As these experiments have shown, just four months of taking small doses of this protein was enough to reduce the number of amyloid plaques by about half, if they are already present in the brain, and prevent their appearance in principle, if they have not yet arisen.

Having received such amazing results, Zlokovich and his colleagues became interested in how exactly this drug caused the body of mice to stop "assembling" new beta-amyloid particles. To do this, they compared which genes associated with the development of Alzheimer's disease changed their work in the body of cured rodents.

Unexpectedly, it turned out that this happened because their drug interfered with the reading of the BACE1 gene. He is responsible for assembling a kind of molecular "scissors" that cut the strands of the APP protein and form the "building blocks" of beta-amyloid, ab42 molecules, from which "full-fledged" plaques are formed.

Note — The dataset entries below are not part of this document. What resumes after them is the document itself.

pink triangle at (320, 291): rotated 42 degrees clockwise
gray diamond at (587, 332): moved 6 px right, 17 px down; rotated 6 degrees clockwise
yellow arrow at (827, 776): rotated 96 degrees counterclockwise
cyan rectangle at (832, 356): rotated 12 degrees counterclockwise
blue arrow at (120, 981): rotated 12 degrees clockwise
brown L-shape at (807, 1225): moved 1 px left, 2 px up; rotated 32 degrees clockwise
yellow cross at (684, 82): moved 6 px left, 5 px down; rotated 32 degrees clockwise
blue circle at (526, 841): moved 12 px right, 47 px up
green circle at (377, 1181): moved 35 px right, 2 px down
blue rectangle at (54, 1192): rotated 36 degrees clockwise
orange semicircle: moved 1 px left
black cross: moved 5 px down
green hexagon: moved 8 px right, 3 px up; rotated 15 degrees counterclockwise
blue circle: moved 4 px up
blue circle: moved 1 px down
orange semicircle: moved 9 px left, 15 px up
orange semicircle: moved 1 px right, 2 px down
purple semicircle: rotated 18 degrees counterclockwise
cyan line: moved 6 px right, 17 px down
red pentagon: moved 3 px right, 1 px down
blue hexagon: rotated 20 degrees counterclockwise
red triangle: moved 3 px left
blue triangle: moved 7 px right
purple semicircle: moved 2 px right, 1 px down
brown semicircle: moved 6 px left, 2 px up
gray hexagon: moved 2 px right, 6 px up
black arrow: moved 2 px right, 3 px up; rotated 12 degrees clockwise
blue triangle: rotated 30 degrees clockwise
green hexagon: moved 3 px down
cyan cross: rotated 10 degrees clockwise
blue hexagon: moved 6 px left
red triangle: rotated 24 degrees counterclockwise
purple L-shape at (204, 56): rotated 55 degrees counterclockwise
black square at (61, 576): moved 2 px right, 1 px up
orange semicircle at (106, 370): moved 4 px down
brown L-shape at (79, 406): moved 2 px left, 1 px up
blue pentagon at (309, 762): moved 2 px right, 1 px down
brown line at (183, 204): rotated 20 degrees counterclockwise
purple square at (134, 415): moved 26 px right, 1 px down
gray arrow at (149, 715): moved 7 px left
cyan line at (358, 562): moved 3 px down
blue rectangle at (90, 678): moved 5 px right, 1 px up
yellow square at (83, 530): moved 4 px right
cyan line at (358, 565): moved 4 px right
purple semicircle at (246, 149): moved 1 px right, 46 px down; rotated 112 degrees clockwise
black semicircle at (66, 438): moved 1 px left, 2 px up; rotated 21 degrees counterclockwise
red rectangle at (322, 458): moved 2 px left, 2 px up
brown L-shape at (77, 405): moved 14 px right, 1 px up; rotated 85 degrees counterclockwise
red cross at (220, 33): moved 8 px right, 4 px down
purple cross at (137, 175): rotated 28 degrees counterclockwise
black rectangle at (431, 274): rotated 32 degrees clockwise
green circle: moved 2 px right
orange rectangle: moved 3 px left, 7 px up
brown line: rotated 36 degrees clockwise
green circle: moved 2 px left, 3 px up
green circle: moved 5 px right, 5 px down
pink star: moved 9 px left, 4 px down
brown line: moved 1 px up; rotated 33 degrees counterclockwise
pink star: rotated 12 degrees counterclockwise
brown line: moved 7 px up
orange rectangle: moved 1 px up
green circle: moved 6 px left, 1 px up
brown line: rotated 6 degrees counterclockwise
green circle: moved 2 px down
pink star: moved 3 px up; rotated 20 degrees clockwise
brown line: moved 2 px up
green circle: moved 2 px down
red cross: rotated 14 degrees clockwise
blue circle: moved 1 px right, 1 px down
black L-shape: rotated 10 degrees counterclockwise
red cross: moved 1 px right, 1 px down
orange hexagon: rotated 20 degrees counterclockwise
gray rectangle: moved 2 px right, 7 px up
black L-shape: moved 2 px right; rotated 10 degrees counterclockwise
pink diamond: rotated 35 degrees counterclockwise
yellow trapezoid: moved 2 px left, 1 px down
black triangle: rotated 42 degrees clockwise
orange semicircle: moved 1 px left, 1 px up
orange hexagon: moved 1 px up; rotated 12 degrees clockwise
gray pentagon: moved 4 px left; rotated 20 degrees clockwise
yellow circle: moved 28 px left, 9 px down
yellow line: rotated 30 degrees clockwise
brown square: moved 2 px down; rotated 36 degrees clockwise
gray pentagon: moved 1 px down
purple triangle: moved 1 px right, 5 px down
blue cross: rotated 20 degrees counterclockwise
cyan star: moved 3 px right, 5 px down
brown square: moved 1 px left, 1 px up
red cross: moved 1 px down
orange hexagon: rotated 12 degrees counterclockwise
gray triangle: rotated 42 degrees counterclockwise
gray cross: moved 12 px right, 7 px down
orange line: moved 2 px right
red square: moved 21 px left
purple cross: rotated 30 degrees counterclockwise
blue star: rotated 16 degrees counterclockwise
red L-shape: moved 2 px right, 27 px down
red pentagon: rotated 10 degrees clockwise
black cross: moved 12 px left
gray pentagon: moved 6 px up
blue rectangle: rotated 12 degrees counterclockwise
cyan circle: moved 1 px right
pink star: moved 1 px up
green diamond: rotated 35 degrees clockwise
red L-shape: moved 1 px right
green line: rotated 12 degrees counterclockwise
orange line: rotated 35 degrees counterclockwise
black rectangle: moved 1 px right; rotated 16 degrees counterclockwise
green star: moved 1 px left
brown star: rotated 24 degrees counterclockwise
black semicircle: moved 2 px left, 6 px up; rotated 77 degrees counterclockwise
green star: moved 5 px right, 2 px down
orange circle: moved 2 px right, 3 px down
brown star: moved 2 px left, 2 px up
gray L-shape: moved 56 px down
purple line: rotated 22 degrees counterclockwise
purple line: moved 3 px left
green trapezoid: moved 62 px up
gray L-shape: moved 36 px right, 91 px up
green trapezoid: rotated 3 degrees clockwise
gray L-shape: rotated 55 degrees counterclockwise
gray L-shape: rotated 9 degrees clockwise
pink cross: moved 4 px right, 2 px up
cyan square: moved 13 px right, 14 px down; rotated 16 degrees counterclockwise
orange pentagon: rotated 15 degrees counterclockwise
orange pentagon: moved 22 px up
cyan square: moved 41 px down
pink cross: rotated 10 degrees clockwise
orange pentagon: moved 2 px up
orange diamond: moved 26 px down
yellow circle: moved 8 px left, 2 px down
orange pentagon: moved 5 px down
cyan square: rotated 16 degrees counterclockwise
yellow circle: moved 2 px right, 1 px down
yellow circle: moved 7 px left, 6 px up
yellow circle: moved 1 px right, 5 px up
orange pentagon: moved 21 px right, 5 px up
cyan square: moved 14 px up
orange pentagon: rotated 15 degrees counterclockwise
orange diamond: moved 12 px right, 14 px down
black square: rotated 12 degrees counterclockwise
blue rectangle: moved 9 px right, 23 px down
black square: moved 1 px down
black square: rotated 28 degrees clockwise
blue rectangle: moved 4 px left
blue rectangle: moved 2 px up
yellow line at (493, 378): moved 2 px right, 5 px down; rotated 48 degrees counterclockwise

Accordingly, blocking BACE1 stopped this "assembly line" and protected the mice from all the hallmarks of Alzheimer's disease. In general, the behavior of such rodents, as scientists note, did not differ in any way from healthy mice – they also quickly memorized new information and recalled the position of dangerous areas in their cells.

Interestingly, 3K3A-APC has already passed the first two phases of clinical trials on volunteers who have suffered stroke and ischemia. Therefore, scientists hope that he will very soon begin to undergo similar tests with the participation of people who have Alzheimer's disease was found recently.